Shame reads like a secret. It is whispered so often that everyone has a vague idea of what it is hinting at but cannot be brash and say it aloud. A significant portion of Shame’s geographical and psychological landscape may go unnamed, but it has been broadly agreed that Shame is Pakistan’s story. As a writer, the Indian Independence, Partition and Pakistan are very close to Rushdie. Whether he is exploring them full throttle like in Midnights Children or incorporating the zeitgeist of the time in The Ground Beneath her Feet, the two nations’ political health always had a bearing on his characters. With Shame, he delves into the political class of Pakistan and gives us a fairytale.

Scholars (and readers who are tempted to explore the history of Pakistan even at a tertiary level after reading Shame) have found the following, significant allusions:

  • The unnamed city of Q – Quetta
  • Raza Hyder – General Muhammad Zia-ul-Haq
  • Iskandar Harappa – Zulfikar Ali Bhutto
  • Arjumand Harappa – Benazir Bhutto

Shame is so layered that you will find hundreds of papers and dissertations, so many different themes explored in the novel; such as nationalism, violence, religion, marriage, motherhood, magical realism, political identity, post-colonialist writing and modernism. Which one will I address? The question puts me in a pickle.

---

TO DO
In the text about the novel Shame, which real person is the character Raza Hyder said to allude to?

---

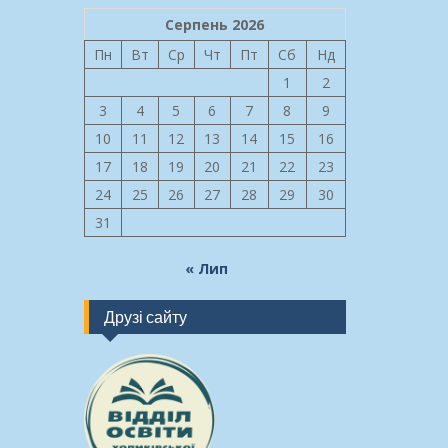
Серпень 2026
Пн
Вт
Ср
Чт
Пт
Сб
Нд
1
2
3
4
5
6
7
8
9
10
11
12
13
14
15
16
17
18
19
20
21
22
23
24
25
26
27
28
29
30
31
« Лип
Друзі сайту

---

RESPONSE FOR THIS EXERCISE
General Muhammad Zia-ul-Haq